LittleMyLikesSnuffkin · 01/11/2017 20:33

"I didn't make a (horrible and graphic) fake attempt on my life to to emotionally blackmail littlemy into doing what I wanted. I did it because she kept on answering back and needed to shut up" was a personal favourite. he really couldn't understand why everyone thought he was unstable Confused

"I've never touched illegal drugs. I'd never do that" Hmm "oh ok there are a few convictions for possession of class As. And ok yeah I do them sometimes. Actually I take whatever I can get my hands on...."

You know I really can not think why the fuck I put up with his shit for as long as I did.

Junna · 02/11/2017 10:13

Apparently I don't understand STBXH because I don't ride a motorbike.

He left me out of the blue for OW who he is still trying to pretend he's not shagging. Says I've made him homeless because I won't give him money for a deposit on a flat and he's forced to sleep on a friend's sofa.

Whatever.

Gilead · 02/11/2017 12:58

Mine recently told (adult) dc that I lured him in and forced him to marry me. I won't go into detail about how I apparently lured him but it would have involved my being psychic and predicting the future. As for marriage, we married after ten years and three children together. Hmm

ravenmum · 02/11/2017 13:33

There is a definite theme developing here. Poor, poor men being forced into having children with us.

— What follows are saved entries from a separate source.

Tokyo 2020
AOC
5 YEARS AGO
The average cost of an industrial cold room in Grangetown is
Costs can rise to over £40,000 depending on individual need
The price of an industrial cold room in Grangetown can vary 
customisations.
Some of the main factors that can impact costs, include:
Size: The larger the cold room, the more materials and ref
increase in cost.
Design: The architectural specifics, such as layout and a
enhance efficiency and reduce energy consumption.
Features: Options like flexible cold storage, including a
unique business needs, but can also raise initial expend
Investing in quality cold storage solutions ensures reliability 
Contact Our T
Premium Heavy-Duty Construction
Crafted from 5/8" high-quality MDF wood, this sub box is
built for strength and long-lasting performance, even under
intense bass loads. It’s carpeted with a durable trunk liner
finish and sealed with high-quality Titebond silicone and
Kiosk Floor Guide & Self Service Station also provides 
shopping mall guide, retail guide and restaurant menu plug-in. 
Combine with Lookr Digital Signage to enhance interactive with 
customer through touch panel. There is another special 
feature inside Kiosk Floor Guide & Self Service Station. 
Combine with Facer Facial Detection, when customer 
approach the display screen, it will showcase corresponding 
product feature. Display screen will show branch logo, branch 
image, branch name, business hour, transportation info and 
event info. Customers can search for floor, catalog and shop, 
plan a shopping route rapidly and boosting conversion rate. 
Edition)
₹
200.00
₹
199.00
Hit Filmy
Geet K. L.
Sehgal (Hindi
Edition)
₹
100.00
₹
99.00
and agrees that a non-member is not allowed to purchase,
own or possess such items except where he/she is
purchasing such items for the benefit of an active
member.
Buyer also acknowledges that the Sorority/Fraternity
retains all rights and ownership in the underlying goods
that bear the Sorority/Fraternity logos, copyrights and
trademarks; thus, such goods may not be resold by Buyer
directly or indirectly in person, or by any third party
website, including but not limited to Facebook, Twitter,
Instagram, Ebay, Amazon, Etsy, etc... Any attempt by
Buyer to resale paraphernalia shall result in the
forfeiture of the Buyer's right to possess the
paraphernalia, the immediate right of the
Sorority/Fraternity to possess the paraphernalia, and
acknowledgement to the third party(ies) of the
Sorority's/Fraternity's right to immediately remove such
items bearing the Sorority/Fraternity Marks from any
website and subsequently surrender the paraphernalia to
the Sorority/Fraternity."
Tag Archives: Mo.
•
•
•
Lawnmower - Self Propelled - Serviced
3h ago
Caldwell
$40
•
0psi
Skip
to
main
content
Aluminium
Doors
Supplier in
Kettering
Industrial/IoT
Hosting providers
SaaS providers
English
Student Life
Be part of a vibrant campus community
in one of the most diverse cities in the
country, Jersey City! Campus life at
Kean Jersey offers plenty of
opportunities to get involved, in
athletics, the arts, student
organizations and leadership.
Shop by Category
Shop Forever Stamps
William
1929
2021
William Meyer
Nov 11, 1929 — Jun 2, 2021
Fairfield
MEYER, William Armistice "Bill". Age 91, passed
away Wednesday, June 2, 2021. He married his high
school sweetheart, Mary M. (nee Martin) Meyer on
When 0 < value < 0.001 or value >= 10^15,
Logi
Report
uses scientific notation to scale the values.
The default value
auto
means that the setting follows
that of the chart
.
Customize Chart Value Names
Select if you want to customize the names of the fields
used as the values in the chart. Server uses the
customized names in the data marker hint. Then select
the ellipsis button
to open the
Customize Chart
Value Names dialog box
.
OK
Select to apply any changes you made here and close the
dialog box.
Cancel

JacquelineChan · 02/11/2017 13:38

I'm going through a separation at the moment and this thread is keeping me sane. It has inspired me to text my friend when he says something ridiculous , i tell her sorry I am boring you but i'm just venting !

this morning (him to me ) : ''just look at yourself ( I was eating porridge ) - I'm going to put cameras up all round this place to record you ''-
not sure why and who wants to watch me ? Judge Rinder ? Big Brother ?
I made sure I did my hair nice just in case lol

flyingpigsinclover · 02/11/2017 13:43

Mine objected to not being allowed to see my DDs (not his children), he threatened social services if I refused contact. I refused, he went to social services and was laughed out of the building - they sent me a letter to say that he had contacted them, they had spoken to her school and had no concerns. The school knew that he was planning to go to them as I'd already discussed it with him.

At the time I was employed by the very same social services department that he went to see!

RedTitsMcGinty · 02/11/2017 20:43

Oh so many.

Told me he didn't want to be a parent, that I'd ruined his life, that I'd forced him into impregnating me because I sexually assaulted him, and how much money would he have to pay to never see our DD again?

That I destroyed his mental health. (He has, and always did have, BPD. I'm the one who cared for him for years and I was the one phoning the crisis team and taking him to the A&E duty psychiatrist.)

That I was a jealous bitch who didn't get that men and women could just be friends. Of course, six months on I discovered that my intuition was entirely correct and he'd being having unprotected anal sex with someone else while still sleeping with me.

That he was going to overdose, kill his parents and kill the OW. Ten minutes later he said that he wouldn't do this, he just needed my attention. I had 137 text messages within 2hrs that day.

The divorce came through a year ago. He's moved 150 miles away to live with the OW and today I got an email from him telling me he's "not actually obligated" to pay maintenance because he's on benefits.

RedTitsMcGinty · 02/11/2017 20:49

Oh! He also told me I was doing feminism wrong. I wondered how he'd got so woke. He was fucking a 21yo student from his mental health support group, that's how.